Une situation qui si elle venait à se confirmer porterait selon plusieurs observateurs interpellés, une atteinte grave à la « seule révolution » de l’alternance réalisée avec l’assentiment et le soutien de tous : le Code des marchés publics avec ses structures opératoires que sont la Dcmp et l’Armp. Si le décret dont on a entendu « parler » ici et là, venait à prendre effet, ni la Dcmp encore moins l’Armp n’auront plus à s’occuper des marchés de la présidence de la République.
L’Armp qui, forte de sa mission de régulation du système de passation des marchés publics et des conventions de délégation de services publics joue les gendarmes de la transparence et de la régularité au point d’en séduire plus d’un et d’avoir l’estime grandissante des masses populaires qui voient en elle, le gardien de leurs pauvres deniers, ne pourra plus approuver ou désapprouver un marché du palais. Un coup dur au modèle sénégalais si envié, qui commençait même à faire tâche d’huile dans la sous région.
Si la dispense ou dérogation présidentielle se confirmait, le chef de l’Etat aura suscité « une zone de non droit » dans la gestion des commandes publiques, entraînant forcément une gouvernance préjudiciable au pays, se désole-t-on dans les milieux préoccupés par les questions de gouvernance et de transparence dans la gestion des deniers publics. On y fait remarquer que pendant « qu’on oblige les petits ministères à se conformer à la réglementation ou à se laisser épinglés par l’Armp, on s’offre à la présidence de la République dérogation pour passer les marchés qu’on veut et dans les conditions qu’on veut ». Ce qui crée une réglementation à géométrie variable à leurs yeux et une violation même de la constitution de janvier 2001 du Sénégal, où « la transparence dans la gestion et la bonne gouvernance » sont bien inscrites. En tous les cas, un coup d’arrêt à l’exemple sénégalais dans ce domaine.

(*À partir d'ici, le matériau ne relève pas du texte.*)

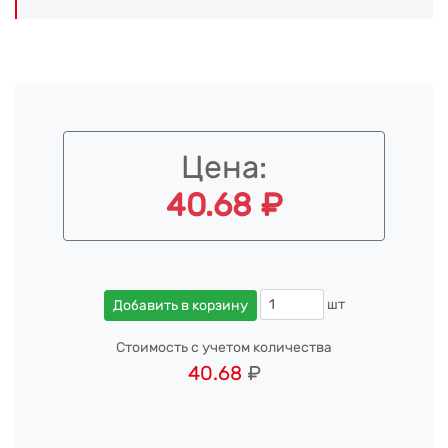
Цена:
40.68 ₽
шт
Добавить в корзину
Стоимость с учетом количества
40.68
₽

Quand on sait par ailleurs que la valeur des marchés publics représente 5% du PIB, on peut imaginer d’ici, le volume qui risque d’être distrait du contrôle avec une présidence de la République qui, malgré le sévère réquisitoire en 2000 contre les prédécesseurs, est devenu aujourd’hui plus qu’hier, le siège des structures de gestion opérationnelle de l’économie nationale. Avec ses multiples agences et services, qui échappent à toute législation, laissant la désagréable impression d’un immense Bazar où la tontine des imams, la valse des valises (celle de Ségura entre autres) et autres billevesées peuvent se passer sans déranger personne, la présidence de la République semble inviter l’Etat et ses démembrements à la mal gouvernance assurément. On s’attendait pourtant à l’inverse à l’avènement du régime issu des urnes de mars 2000.
Pendant que l’on soustrait le palais tranquillement de toute surveillance sur les passations de marchés publics, secteur porteur de toutes les suspicions de corruption et de concussion, on instruit son Garde des sceaux pour une information sur les délibérations d’autres élus, ceux de la Commune de Dakar également plébiscités par le même suffrage universel du peuple, le seul dépositaire du pouvoir en République.